### Items stored from a collection
○ ○ ○
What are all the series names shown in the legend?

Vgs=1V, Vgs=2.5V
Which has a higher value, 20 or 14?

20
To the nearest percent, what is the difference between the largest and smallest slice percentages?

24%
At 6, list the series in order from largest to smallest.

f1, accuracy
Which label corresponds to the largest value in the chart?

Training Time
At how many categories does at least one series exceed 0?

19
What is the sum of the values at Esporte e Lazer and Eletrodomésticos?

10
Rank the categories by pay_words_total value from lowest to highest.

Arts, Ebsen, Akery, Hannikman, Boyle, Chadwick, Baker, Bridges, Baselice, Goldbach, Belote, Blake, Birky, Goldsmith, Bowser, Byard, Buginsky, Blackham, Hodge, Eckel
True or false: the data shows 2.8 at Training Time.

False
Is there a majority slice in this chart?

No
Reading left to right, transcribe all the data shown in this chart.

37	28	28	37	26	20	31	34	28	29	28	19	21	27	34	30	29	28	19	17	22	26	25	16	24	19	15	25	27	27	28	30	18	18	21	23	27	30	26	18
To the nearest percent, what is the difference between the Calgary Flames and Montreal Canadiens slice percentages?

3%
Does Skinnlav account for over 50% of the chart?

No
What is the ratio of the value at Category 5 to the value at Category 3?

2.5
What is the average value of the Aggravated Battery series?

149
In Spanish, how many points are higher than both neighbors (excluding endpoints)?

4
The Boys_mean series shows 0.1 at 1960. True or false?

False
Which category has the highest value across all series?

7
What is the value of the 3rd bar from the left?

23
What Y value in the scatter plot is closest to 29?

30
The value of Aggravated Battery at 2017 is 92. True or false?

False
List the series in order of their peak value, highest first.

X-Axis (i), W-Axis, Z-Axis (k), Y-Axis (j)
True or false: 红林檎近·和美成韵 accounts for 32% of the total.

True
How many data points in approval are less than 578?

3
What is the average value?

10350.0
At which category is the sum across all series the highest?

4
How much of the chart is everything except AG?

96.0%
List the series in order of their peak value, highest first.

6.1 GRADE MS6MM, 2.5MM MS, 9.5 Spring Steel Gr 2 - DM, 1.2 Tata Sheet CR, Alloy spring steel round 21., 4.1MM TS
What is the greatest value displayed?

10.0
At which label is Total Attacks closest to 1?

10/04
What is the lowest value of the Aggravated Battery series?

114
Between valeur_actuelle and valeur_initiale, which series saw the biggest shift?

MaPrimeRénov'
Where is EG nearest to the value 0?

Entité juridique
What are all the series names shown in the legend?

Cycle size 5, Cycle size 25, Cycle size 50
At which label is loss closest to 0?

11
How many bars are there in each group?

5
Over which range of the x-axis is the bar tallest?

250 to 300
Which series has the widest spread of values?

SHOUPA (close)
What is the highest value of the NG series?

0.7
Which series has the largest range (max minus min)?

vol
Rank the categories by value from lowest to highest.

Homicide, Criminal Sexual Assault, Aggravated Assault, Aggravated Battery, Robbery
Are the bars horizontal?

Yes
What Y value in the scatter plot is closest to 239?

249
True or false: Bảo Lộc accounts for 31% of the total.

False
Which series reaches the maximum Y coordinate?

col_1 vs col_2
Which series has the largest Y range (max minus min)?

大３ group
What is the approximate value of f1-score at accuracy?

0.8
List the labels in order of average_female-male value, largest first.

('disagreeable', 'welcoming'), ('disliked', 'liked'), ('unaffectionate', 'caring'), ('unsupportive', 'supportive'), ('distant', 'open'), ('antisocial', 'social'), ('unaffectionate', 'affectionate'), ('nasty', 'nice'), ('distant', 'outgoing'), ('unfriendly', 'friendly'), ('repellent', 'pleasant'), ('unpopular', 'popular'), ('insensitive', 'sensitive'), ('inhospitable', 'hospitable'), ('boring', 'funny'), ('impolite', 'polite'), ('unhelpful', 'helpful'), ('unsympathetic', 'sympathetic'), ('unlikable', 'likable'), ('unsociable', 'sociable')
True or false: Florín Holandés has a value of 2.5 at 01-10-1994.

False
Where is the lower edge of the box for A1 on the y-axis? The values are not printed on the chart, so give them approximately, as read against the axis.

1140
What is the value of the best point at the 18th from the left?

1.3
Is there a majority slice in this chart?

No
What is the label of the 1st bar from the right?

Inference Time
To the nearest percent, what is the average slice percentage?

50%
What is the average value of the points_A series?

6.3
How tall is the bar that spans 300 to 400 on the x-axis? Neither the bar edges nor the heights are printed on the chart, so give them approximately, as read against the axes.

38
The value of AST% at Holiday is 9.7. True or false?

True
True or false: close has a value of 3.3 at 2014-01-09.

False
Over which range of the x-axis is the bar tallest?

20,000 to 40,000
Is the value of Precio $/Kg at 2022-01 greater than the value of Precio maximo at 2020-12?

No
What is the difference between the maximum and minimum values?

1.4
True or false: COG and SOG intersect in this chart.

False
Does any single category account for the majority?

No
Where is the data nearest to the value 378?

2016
○ ○ ○
Put the data above into a Markdown table with two columns, Row and Text. Give each non-blank line its own row, numbered in order, and skip the blank lines.

| Row | Text |
|---|---|
| 1 | What are all the series names shown in the legend? |
| 2 | Vgs=1V, Vgs=2.5V |
| 3 | Which has a higher value, 20 or 14? |
| 4 | 20 |
| 5 | To the nearest percent, what is the difference between the largest and smallest slice percentages? |
| 6 | 24% |
| 7 | At 6, list the series in order from largest to smallest. |
| 8 | f1, accuracy |
| 9 | Which label corresponds to the largest value in the chart? |
| 10 | Training Time |
| 11 | At how many categories does at least one series exceed 0? |
| 12 | 19 |
| 13 | What is the sum of the values at Esporte e Lazer and Eletrodomésticos? |
| 14 | 10 |
| 15 | Rank the categories by pay_words_total value from lowest to highest. |
| 16 | Arts, Ebsen, Akery, Hannikman, Boyle, Chadwick, Baker, Bridges, Baselice, Goldbach, Belote, Blake, Birky, Goldsmith, Bowser, Byard, Buginsky, Blackham, Hodge, Eckel |
| 17 | True or false: the data shows 2.8 at Training Time. |
| 18 | False |
| 19 | Is there a majority slice in this chart? |
| 20 | No |
| 21 | Reading left to right, transcribe all the data shown in this chart. |
| 22 | 37	28	28	37	26	20	31	34	28	29	28	19	21	27	34	30	29	28	19	17	22	26	25	16	24	19	15	25	27	27	28	30	18	18	21	23	27	30	26	18 |
| 23 | To the nearest percent, what is the difference between the Calgary Flames and Montreal Canadiens slice percentages? |
| 24 | 3% |
| 25 | Does Skinnlav account for over 50% of the chart? |
| 26 | No |
| 27 | What is the ratio of the value at Category 5 to the value at Category 3? |
| 28 | 2.5 |
| 29 | What is the average value of the Aggravated Battery series? |
| 30 | 149 |
| 31 | In Spanish, how many points are higher than both neighbors (excluding endpoints)? |
| 32 | 4 |
| 33 | The Boys_mean series shows 0.1 at 1960. True or false? |
| 34 | False |
| 35 | Which category has the highest value across all series? |
| 36 | 7 |
| 37 | What is the value of the 3rd bar from the left? |
| 38 | 23 |
| 39 | What Y value in the scatter plot is closest to 29? |
| 40 | 30 |
| 41 | The value of Aggravated Battery at 2017 is 92. True or false? |
| 42 | False |
| 43 | List the series in order of their peak value, highest first. |
| 44 | X-Axis (i), W-Axis, Z-Axis (k), Y-Axis (j) |
| 45 | True or false: 红林檎近·和美成韵 accounts for 32% of the total. |
| 46 | True |
| 47 | How many data points in approval are less than 578? |
| 48 | 3 |
| 49 | What is the average value? |
| 50 | 10350.0 |
| 51 | At which category is the sum across all series the highest? |
| 52 | 4 |
| 53 | How much of the chart is everything except AG? |
| 54 | 96.0% |
| 55 | List the series in order of their peak value, highest first. |
| 56 | 6.1 GRADE MS6MM, 2.5MM MS, 9.5 Spring Steel Gr 2 - DM, 1.2 Tata Sheet CR, Alloy spring steel round 21., 4.1MM TS |
| 57 | What is the greatest value displayed? |
| 58 | 10.0 |
| 59 | At which label is Total Attacks closest to 1? |
| 60 | 10/04 |
| 61 | What is the lowest value of the Aggravated Battery series? |
| 62 | 114 |
| 63 | Between valeur_actuelle and valeur_initiale, which series saw the biggest shift? |
| 64 | MaPrimeRénov' |
| 65 | Where is EG nearest to the value 0? |
| 66 | Entité juridique |
| 67 | What are all the series names shown in the legend? |
| 68 | Cycle size 5, Cycle size 25, Cycle size 50 |
| 69 | At which label is loss closest to 0? |
| 70 | 11 |
| 71 | How many bars are there in each group? |
| 72 | 5 |
| 73 | Over which range of the x-axis is the bar tallest? |
| 74 | 250 to 300 |
| 75 | Which series has the widest spread of values? |
| 76 | SHOUPA (close) |
| 77 | What is the highest value of the NG series? |
| 78 | 0.7 |
| 79 | Which series has the largest range (max minus min)? |
| 80 | vol |
| 81 | Rank the categories by value from lowest to highest. |
| 82 | Homicide, Criminal Sexual Assault, Aggravated Assault, Aggravated Battery, Robbery |
| 83 | Are the bars horizontal? |
| 84 | Yes |
| 85 | What Y value in the scatter plot is closest to 239? |
| 86 | 249 |
| 87 | True or false: Bảo Lộc accounts for 31% of the total. |
| 88 | False |
| 89 | Which series reaches the maximum Y coordinate? |
| 90 | col_1 vs col_2 |
| 91 | Which series has the largest Y range (max minus min)? |
| 92 | 大３ group |
| 93 | What is the approximate value of f1-score at accuracy? |
| 94 | 0.8 |
| 95 | List the labels in order of average_female-male value, largest first. |
| 96 | ('disagreeable', 'welcoming'), ('disliked', 'liked'), ('unaffectionate', 'caring'), ('unsupportive', 'supportive'), ('distant', 'open'), ('antisocial', 'social'), ('unaffectionate', 'affectionate'), ('nasty', 'nice'), ('distant', 'outgoing'), ('unfriendly', 'friendly'), ('repellent', 'pleasant'), ('unpopular', 'popular'), ('insensitive', 'sensitive'), ('inhospitable', 'hospitable'), ('boring', 'funny'), ('impolite', 'polite'), ('unhelpful', 'helpful'), ('unsympathetic', 'sympathetic'), ('unlikable', 'likable'), ('unsociable', 'sociable') |
| 97 | True or false: Florín Holandés has a value of 2.5 at 01-10-1994. |
| 98 | False |
| 99 | Where is the lower edge of the box for A1 on the y-axis? The values are not printed on the chart, so give them approximately, as read against the axis. |
| 100 | 1140 |
| 101 | What is the value of the best point at the 18th from the left? |
| 102 | 1.3 |
| 103 | Is there a majority slice in this chart? |
| 104 | No |
| 105 | What is the label of the 1st bar from the right? |
| 106 | Inference Time |
| 107 | To the nearest percent, what is the average slice percentage? |
| 108 | 50% |
| 109 | What is the average value of the points_A series? |
| 110 | 6.3 |
| 111 | How tall is the bar that spans 300 to 400 on the x-axis? Neither the bar edges nor the heights are printed on the chart, so give them approximately, as read against the axes. |
| 112 | 38 |
| 113 | The value of AST% at Holiday is 9.7. True or false? |
| 114 | True |
| 115 | True or false: close has a value of 3.3 at 2014-01-09. |
| 116 | False |
| 117 | Over which range of the x-axis is the bar tallest? |
| 118 | 20,000 to 40,000 |
| 119 | Is the value of Precio $/Kg at 2022-01 greater than the value of Precio maximo at 2020-12? |
| 120 | No |
| 121 | What is the difference between the maximum and minimum values? |
| 122 | 1.4 |
| 123 | True or false: COG and SOG intersect in this chart. |
| 124 | False |
| 125 | Does any single category account for the majority? |
| 126 | No |
| 127 | Where is the data nearest to the value 378? |
| 128 | 2016 |